Frère Alois: Eine ganz entscheidende Rolle! Ich vermute sogar, dass es einen Zusammenhang gibt zwischen einerseits der Europamüdigkeit und der schwindenden Begeisterung für die europäische Idee sowie andererseits der Müdigkeit und der Verdunstung des Glaubens in weiten Teilen Europas. Wir tragen in der Kirche die Verantwortung dafür, junge Menschen den Glauben neu, tiefer und persönlicher entdecken zu lassen. Glauben hat immer etwas damit zu tun, Grenzen zu überschreiten und Neuland zu betreten. Wer das entdeckt, der wird sich auch stärker für Europa engagieren.

KNA: Seit den kleinen Anfängen in den 1940er Jahren ist Taize zu einem spirituellen Zentrum geworden, in das jährlich Tausende Menschen pilgern. Wie wollen Sie Ihre Angebote dort weiterentwickeln?

Frère Alois: Es gibt immer neue Herausforderungen. Eine davon ist die Migration - die vielen Menschen, die nach Europa kommen. Wir haben in Taize Flüchtlinge aufgenommen und die Erfahrung gemacht, dass uns dies als Gemeinschaft einen neuen Schwung verliehen hat. Darüber hinaus ist es für uns auch eine Aufforderung, uns noch stärker dem interreligiösen Dialog zu öffnen. Wir hatten in diesem Jahr zum ersten Mal ein muslimisch-christliches Freundschaftstreffen organisiert, das nächstens Jahr im Juli weitergeht.
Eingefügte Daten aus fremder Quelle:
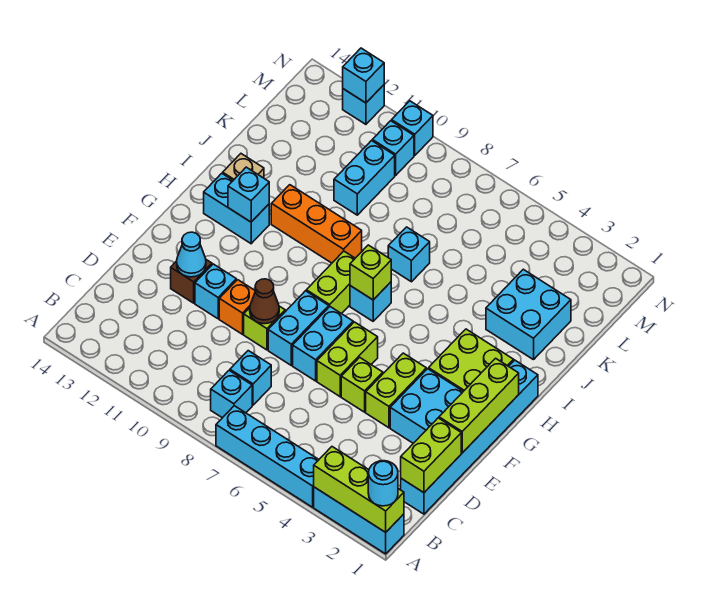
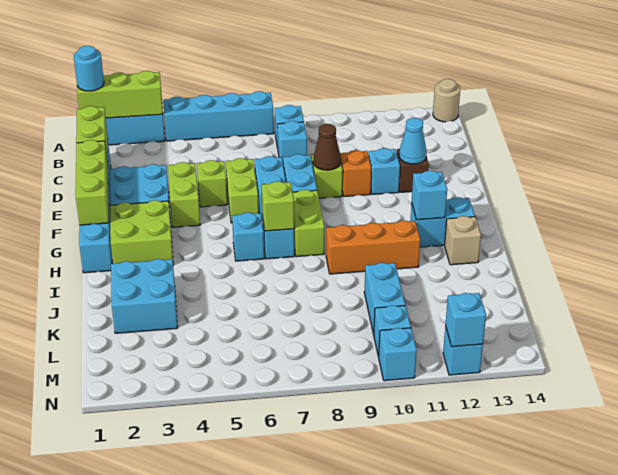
none -> tan 1x1 round brick [433,79,460,122]
cyan 1x1 brick [388,227,430,282] -> cyan 1x1 brick moved to [232,213,264,261]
KNA: Sie warten aber nicht nur, dass die Welt zu ihnen ins kleine Burgund-Dörfchen kommt, sondern erweitern auch den Radius Ihrer Treffen und Ihrer Gemeinschaft ...

Frère Alois: Die Beziehung zwischen Europa und Afrika muss grundlegend überdacht werden, um zu einer echten Partnerschaft zu gelangen. Das hat einen großen Einfluss auf die Frage der Migration. 2016 haben wir im ostafrikanischen Benin ein Treffen organisiert, zu dem 8.000 Jugendliche aus verschiedenen Ländern Afrikas zusammengekommen waren. Dabei ging es immer wieder um die Frage: "Wie können wir Jugendliche unser Leben selbst in die Hand nehmen anstatt auf Hilfe von außen zu warten?" Diese Frage muss uns auch weiterhin beschäftigen. 2019 werden wir ein ähnliches Treffen in Südafrika vorbereiten. Aber zunächst geht es 2018 nach Hongkong.

KNA: Sie sind bereits viermal von Papst Franziskus zum persönlichen Gespräch eingeladen worden. Was erwartet er sich von Ihrer Gemeinschaft?

Frère Alois: Wir sind sehr dankbar für diese enge Beziehung. Papst Franziskus hat mich jedes Mal sehr herzlich empfangen und seine Hochachtung für Frere Roger, den Gründer der Communaute von Taize, zum Ausdruck gebracht. Er ermutigt uns und sagt immer wieder: "Macht weiter, begleitet die Jugendlichen, seid ihnen nahe!" Auch für unseren ökumenischen Weg, für unsere Suche nach einem Miteinander der Kirchen, ist der Papst eine starke Ermutigung.

Das Interview führte Volker Hasenauer.